Claude ignored Phin and stared hard at me. “You’ll find out. Let’s go.”

I gave a short laugh. “If you think I’m riding anywhere with you, you’ve grown senile in your old age, Murray.” I grabbed my keys off the hook. “Why am I needed for questioning?” I asked, hooking my pack onto my back.

Claude Murray, a graying man in his midfifties and getting more portly by the second, gave me a hard stare. “Looks like your past is coming back to bite you in that little ass of yours, Poe,” he said quietly. “Your old boyfriend Kelter Phillips just turned up at the city morgue.” His gaze raked over my body, and I literally felt like I needed a bath. “And according to his girlfriend, you were the last to see him alive.”

Part 9

QUICKENING

I was pretty sure that perv Murray noticed the shock on my face about Kelter, and was even surer he took pleasure in delivering the information. Not that there was any love lost—not by any means. It’s always a shock when someone dies unexpectedly—even a scumbag like Kelter. I was actually surprised he’d lived as long as he had.

On the way to the police station I gave Phin the skinny on my background with Detective Claude Murray. I stared at a traffic light through my shades and began. “Ol’ Claude had a thing for me back then—yeah, gross, I know. Even though I was just a kid, I could tell he was a freak. I’m sure I wasn’t the only juvy he had a thing for.”

“What do you mean?” Phin asked, his voice growing dark, like Eli’s did.

I shrugged. “You know—his touch lingered way too long when cuffing or uncuffing me, and whenever we were alone he’d touch my hair, brush against me—sick stuff like that.” I laughed cynically. “I guess because I was a little junkie at the time, he thought he could get away with it. And he had. I’d been privately scared of him back then. Now? I’ll kick his ass, even if it means a night or two in jail.”

Phin sat quietly in the passenger seat and listened, his face growing angrier by the second, and I knew then that Detective Claude Murray was now on the Duprés’ lifelong shit list.

“Hey,” I said, and punched him in the arm. “I got it. No worries. I’m a big girl now, not some crazy little druggie teenager. Okay?”
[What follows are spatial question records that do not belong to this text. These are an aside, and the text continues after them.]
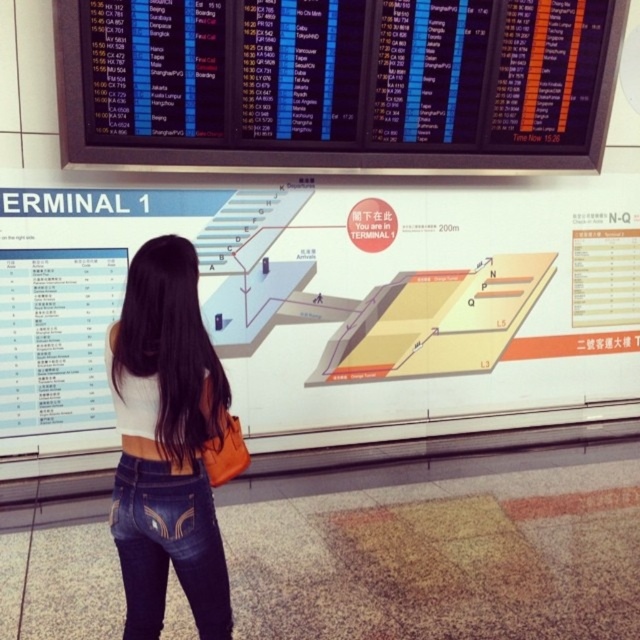
Question: Which object appears closest to the camera in this image?

Choices:
 (A) denim at center
 (B) white matte tank top at center
 (C) white glossy map at upper center
 (D) black plastic flight information display at upper center

Answer: (B)

Question: From the image, what is the correct spatial relationship of white glossy map at upper center in relation to denim at center?

Choices:
 (A) right
 (B) left

Answer: (A)

Question: Estimate the real-world distances between objects in this image. Which object is closer to the white matte tank top at center?

Choices:
 (A) black plastic flight information display at upper center
 (B) denim at center

Answer: (B)

Question: Is white glossy map at upper center positioned behind white matte tank top at center?

Choices:
 (A) yes
 (B) no

Answer: (A)

Question: Can you confirm if white glossy map at upper center is positioned below white matte tank top at center?

Choices:
 (A) yes
 (B) no

Answer: (B)

Question: Which object is closer to the camera taking this photo?

Choices:
 (A) denim at center
 (B) white glossy map at upper center
 (C) black plastic flight information display at upper center
 (D) white matte tank top at center

Answer: (D)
He glanced at me, and although I couldn’t see his eyes through his shades, I knew he was scowling. “Right.”

I parked the Jeep and popped some quarters in the meter, and Phin walked into the station with me. He stood against the wall and waited, arms folded over his chest, and I was led into the back. When I glanced back, he had his cell phone out, and I knew he was calling Eli. Oh, boy. Phin shrugged, and I continued down the hall.
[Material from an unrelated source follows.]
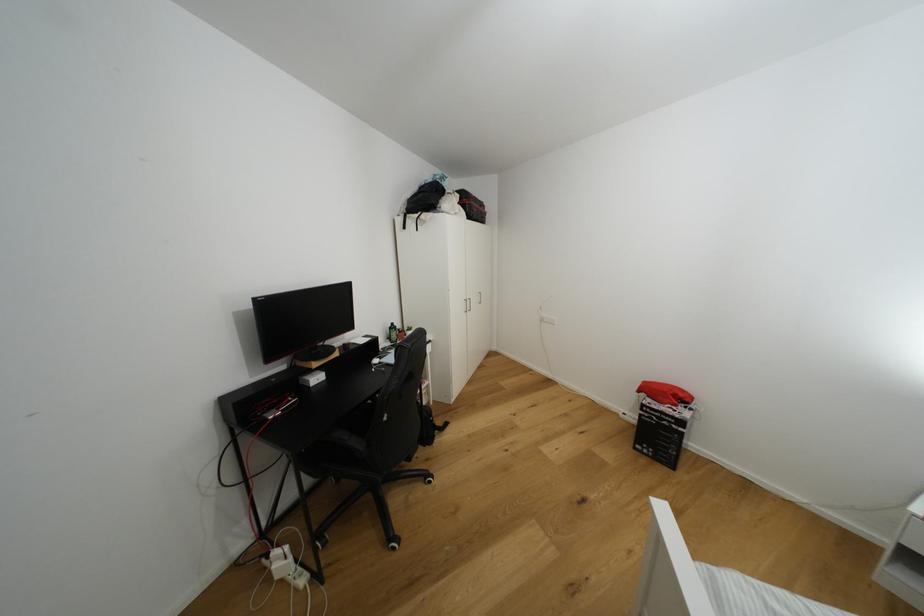
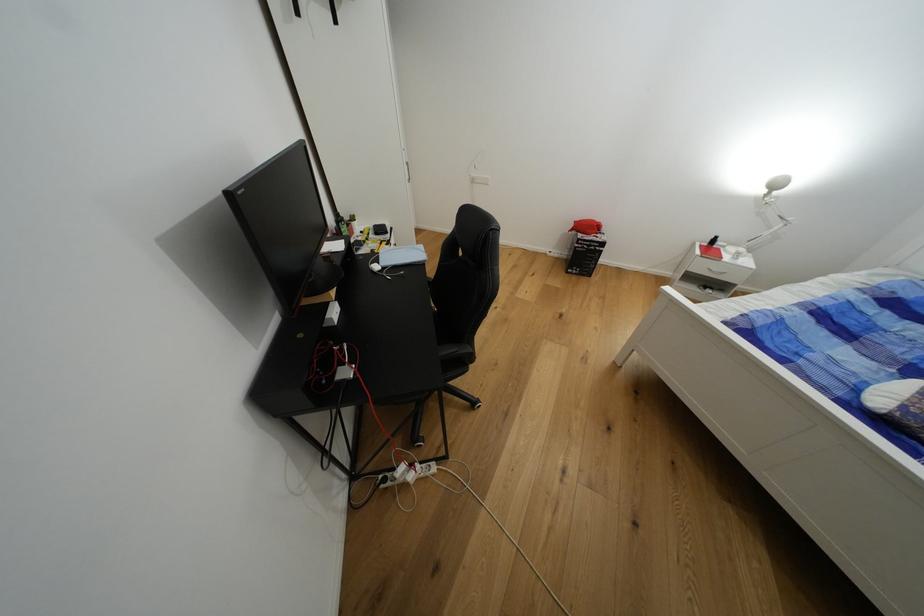
The point at (639, 450) is marked in the first image. Where is the corresponding point in the second image?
I knew the way, of course, and saw that things really hadn’t changed in ten years. Claude was waiting farther up the hall—the inside of the station reminded me a lot of junior high, with dingy white concrete walls and tile floors, wooden doors with little brown nameplates screwed onto them. And . . . it smelled funny. Weird-funny, and it brought back old, unwanted memories. Claude smiled at me as the police officer escorted me to the interrogation room, and I went quietly in and sat down.
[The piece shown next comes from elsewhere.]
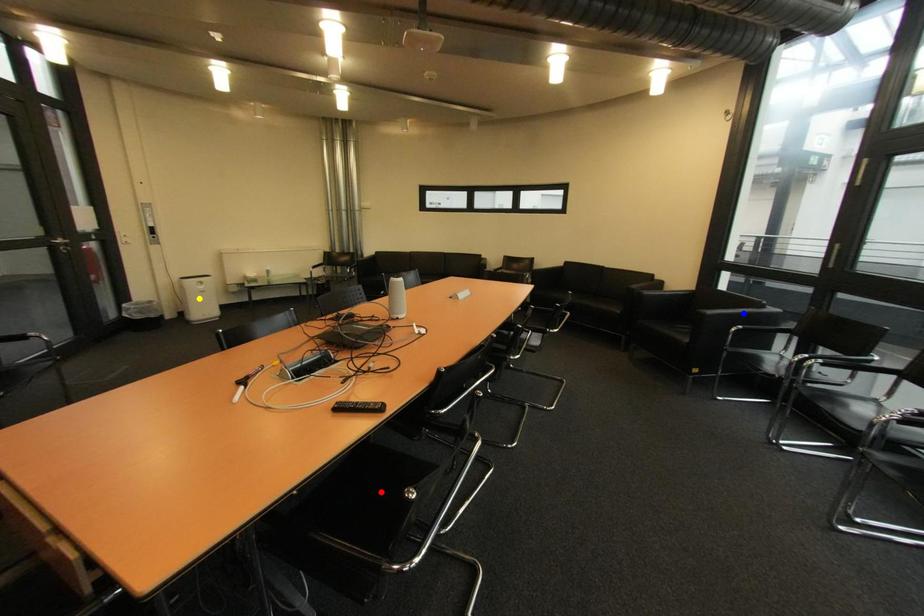
Order these from nearest to farthest:
red point | blue point | yellow point

yellow point
blue point
red point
“So you’re hanging out with old friends, Ms. Poe?” Claude asked.

“No. Just went by for a few drinks.”

Claude leaned over my shoulder. “I have a witness that says she watched you enter the back rooms with Kelter Phillips after making nicey with him at the bar. And you know we know what goes on back there.”

I gave him a glare. “Get to the point, Detective. Yes, I saw him that night, but so did hundreds of others. When I left, he was very much alive.”

“Alibi?” he asked.

“Sure. Why don’t you ask the doorman, Zetty? He watched me leave.”

“Were you with anyone?” He walked around to face me. “Oh—let me clarify that. Were you with someone whose last name you knew?”

Prick. “Yes.”

Claude blinked and waited. “Well, are you going to give me a name?”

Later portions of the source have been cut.